Exercise
The expected result is every entry, retyped character for character.
···
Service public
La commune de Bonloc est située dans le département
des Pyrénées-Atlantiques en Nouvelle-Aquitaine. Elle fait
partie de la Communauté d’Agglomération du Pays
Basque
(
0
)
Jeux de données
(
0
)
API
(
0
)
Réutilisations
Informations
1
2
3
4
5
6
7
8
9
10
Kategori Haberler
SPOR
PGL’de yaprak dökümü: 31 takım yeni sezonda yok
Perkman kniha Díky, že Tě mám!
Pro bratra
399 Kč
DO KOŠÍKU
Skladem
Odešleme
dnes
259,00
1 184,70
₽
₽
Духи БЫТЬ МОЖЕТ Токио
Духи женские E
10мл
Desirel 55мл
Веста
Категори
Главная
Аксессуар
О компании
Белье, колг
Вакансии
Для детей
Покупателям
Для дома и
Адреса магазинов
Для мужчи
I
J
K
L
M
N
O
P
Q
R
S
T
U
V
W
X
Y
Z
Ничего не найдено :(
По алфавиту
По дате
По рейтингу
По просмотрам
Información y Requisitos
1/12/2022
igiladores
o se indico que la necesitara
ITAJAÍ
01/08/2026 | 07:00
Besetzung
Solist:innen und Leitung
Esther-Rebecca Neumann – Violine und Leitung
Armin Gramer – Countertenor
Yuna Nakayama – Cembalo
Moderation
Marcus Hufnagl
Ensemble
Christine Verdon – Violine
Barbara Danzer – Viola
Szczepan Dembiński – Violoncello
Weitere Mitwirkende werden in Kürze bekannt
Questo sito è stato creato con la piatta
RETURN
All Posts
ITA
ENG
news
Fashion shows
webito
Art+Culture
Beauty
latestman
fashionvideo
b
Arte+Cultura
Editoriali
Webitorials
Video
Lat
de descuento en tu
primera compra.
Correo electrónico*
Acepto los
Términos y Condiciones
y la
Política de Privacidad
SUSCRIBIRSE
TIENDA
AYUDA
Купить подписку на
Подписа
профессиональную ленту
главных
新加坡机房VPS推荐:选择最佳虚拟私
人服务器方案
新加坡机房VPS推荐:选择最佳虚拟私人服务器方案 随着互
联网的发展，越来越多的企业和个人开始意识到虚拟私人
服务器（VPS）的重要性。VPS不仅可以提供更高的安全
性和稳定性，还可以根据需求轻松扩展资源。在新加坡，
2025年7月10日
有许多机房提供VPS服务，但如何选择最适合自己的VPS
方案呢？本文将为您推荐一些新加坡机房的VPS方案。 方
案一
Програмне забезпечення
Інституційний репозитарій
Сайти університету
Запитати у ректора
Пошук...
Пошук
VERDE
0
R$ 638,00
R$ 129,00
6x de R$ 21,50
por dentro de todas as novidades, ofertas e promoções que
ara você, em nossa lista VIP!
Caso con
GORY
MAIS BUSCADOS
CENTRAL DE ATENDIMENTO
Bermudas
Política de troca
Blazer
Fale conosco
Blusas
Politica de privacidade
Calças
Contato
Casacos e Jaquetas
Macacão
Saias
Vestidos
···
Result of the task
Service public
La commune de Bonloc est située dans le département
des Pyrénées-Atlantiques en Nouvelle-Aquitaine. Elle fait
partie de la Communauté d’Agglomération du Pays
Basque
(
0
)
Jeux de données
(
0
)
API
(
0
)
Réutilisations
Informations
1
2
3
4
5
6
7
8
9
10
Kategori Haberler
SPOR
PGL’de yaprak dökümü: 31 takım yeni sezonda yok
Perkman kniha Díky, že Tě mám!
Pro bratra
399 Kč
DO KOŠÍKU
Skladem
Odešleme
dnes
259,00
1 184,70
₽
₽
Духи БЫТЬ МОЖЕТ Токио
Духи женские E
10мл
Desirel 55мл
Веста
Категори
Главная
Аксессуар
О компании
Белье, колг
Вакансии
Для детей
Покупателям
Для дома и
Адреса магазинов
Для мужчи
I
J
K
L
M
N
O
P
Q
R
S
T
U
V
W
X
Y
Z
Ничего не найдено :(
По алфавиту
По дате
По рейтингу
По просмотрам
Información y Requisitos
1/12/2022
igiladores
o se indico que la necesitara
ITAJAÍ
01/08/2026 | 07:00
Besetzung
Solist:innen und Leitung
Esther-Rebecca Neumann – Violine und Leitung
Armin Gramer – Countertenor
Yuna Nakayama – Cembalo
Moderation
Marcus Hufnagl
Ensemble
Christine Verdon – Violine
Barbara Danzer – Viola
Szczepan Dembiński – Violoncello
Weitere Mitwirkende werden in Kürze bekannt
Questo sito è stato creato con la piatta
RETURN
All Posts
ITA
ENG
news
Fashion shows
webito
Art+Culture
Beauty
latestman
fashionvideo
b
Arte+Cultura
Editoriali
Webitorials
Video
Lat
de descuento en tu
primera compra.
Correo electrónico*
Acepto los
Términos y Condiciones
y la
Política de Privacidad
SUSCRIBIRSE
TIENDA
AYUDA
Купить подписку на
Подписа
профессиональную ленту
главных
新加坡机房VPS推荐:选择最佳虚拟私
人服务器方案
新加坡机房VPS推荐:选择最佳虚拟私人服务器方案 随着互
联网的发展，越来越多的企业和个人开始意识到虚拟私人
服务器（VPS）的重要性。VPS不仅可以提供更高的安全
性和稳定性，还可以根据需求轻松扩展资源。在新加坡，
2025年7月10日
有许多机房提供VPS服务，但如何选择最适合自己的VPS
方案呢？本文将为您推荐一些新加坡机房的VPS方案。 方
案一
Програмне забезпечення
Інституційний репозитарій
Сайти університету
Запитати у ректора
Пошук...
Пошук
VERDE
0
R$ 638,00
R$ 129,00
6x de R$ 21,50
por dentro de todas as novidades, ofertas e promoções que
ara você, em nossa lista VIP!
Caso con
GORY
MAIS BUSCADOS
CENTRAL DE ATENDIMENTO
Bermudas
Política de troca
Blazer
Fale conosco
Blusas
Politica de privacidade
Calças
Contato
Casacos e Jaquetas
Macacão
Saias
Vestidos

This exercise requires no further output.